Alex Johnston Abraham. String Figures. Reference Publications, Algonac, Michigan, 1988. 31 figures given with instructions plus a chapter on Cat's Cradle. 156 references.


11.R. PUZZLE KNIVES
New section, inspired by finding Moore.
Mr. X [cf 4.A.1]. His Pages. The Royal Magazine 26 (Jul-Oct 1911). Each issue offers puzzle penknives as prizes.

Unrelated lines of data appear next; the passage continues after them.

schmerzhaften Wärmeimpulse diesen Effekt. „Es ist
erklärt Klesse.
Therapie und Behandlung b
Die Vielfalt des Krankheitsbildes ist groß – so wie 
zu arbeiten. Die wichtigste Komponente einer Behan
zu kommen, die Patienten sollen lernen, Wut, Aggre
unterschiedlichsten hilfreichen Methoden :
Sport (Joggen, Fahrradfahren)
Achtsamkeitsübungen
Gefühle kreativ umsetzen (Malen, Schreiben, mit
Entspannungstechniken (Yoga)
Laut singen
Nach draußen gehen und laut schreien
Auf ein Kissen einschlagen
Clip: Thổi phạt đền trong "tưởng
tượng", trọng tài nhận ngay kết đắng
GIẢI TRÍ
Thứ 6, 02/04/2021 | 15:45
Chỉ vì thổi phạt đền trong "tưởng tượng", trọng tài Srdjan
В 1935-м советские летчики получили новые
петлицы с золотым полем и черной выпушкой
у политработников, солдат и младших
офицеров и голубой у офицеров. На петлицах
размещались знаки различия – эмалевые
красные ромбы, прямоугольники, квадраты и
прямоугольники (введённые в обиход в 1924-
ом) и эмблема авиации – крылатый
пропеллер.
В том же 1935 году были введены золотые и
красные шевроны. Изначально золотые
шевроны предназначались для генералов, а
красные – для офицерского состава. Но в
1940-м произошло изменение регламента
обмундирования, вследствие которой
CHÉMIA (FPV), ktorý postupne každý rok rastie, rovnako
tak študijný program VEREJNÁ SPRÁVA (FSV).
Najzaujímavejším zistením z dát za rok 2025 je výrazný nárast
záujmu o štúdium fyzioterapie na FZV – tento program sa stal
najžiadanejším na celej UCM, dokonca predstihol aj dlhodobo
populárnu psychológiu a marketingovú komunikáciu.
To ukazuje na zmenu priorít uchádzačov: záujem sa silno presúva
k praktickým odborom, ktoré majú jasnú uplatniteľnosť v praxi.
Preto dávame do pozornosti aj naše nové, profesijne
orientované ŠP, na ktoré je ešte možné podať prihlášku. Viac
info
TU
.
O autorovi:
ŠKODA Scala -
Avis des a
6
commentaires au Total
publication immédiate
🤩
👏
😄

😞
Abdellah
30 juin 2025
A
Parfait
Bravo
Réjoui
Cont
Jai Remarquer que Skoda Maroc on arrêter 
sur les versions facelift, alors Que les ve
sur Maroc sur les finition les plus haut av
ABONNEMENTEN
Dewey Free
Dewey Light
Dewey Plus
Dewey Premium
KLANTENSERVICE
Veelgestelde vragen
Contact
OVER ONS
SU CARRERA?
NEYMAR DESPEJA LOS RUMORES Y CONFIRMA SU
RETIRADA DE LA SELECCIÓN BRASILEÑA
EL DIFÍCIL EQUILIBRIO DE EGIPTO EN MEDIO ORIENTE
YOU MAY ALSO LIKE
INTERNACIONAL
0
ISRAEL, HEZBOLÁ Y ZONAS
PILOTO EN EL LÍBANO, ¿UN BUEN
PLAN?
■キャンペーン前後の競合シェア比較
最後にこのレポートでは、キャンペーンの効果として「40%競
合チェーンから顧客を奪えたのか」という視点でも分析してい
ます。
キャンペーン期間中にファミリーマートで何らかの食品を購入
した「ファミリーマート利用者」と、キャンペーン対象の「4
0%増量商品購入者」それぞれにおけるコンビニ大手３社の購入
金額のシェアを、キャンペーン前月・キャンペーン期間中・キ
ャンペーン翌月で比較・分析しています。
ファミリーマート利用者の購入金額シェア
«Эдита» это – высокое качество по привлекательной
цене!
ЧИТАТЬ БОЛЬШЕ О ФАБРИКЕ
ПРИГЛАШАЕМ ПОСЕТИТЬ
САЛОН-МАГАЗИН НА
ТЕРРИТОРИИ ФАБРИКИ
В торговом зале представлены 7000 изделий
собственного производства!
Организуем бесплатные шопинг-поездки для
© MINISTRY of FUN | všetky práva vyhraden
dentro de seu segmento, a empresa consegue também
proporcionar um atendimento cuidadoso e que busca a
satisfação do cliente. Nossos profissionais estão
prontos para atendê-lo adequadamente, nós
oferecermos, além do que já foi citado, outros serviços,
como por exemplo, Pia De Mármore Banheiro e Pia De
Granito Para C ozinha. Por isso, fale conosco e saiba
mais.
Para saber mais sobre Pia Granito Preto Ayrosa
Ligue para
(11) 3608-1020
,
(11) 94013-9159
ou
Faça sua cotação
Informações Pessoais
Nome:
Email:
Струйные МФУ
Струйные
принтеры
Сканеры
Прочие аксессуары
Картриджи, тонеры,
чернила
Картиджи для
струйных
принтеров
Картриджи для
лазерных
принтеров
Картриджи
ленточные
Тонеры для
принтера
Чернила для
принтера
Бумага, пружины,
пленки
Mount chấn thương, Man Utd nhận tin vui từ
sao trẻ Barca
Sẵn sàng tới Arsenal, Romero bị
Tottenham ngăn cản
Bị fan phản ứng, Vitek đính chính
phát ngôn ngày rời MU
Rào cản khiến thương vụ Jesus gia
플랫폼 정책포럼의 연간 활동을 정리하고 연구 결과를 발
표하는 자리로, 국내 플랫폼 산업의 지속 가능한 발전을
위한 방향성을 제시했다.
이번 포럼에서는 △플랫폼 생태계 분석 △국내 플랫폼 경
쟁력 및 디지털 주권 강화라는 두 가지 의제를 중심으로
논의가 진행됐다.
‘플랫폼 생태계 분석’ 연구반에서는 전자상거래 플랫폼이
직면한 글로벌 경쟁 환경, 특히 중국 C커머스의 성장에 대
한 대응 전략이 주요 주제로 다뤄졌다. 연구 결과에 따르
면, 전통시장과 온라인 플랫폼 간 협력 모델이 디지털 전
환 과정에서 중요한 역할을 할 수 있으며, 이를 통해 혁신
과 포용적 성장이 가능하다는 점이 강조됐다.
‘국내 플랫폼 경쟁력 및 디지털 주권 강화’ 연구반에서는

Simon Moore. Penknives and other folding knives. Shire Album 223, Shire, 1988. Pp. 5-6 describe and illustrate several examples which he says became popular in the early 17C. Most of these are of the type where the two sides of the handle have to be separated, then one side turns 360o to bring the blade out 180o and bring the handle back together. There are a few 18C and 19C examples, but they were basically superseded by the spring-back knife in the late 17C. On p. 10, he says the 'lockback' knives, with a mechanism to prevent accidental closure, were made from the late 18C.



A mid 17C example has lugs between the two sides of the handle which are locked by a pin, whose head is concealed by a false rivet near the pivot. When the rivet is moved, the pin can be removed.

An example dated 23 Oct 1699 has two dials which have to be set correctly to release the locking lugs.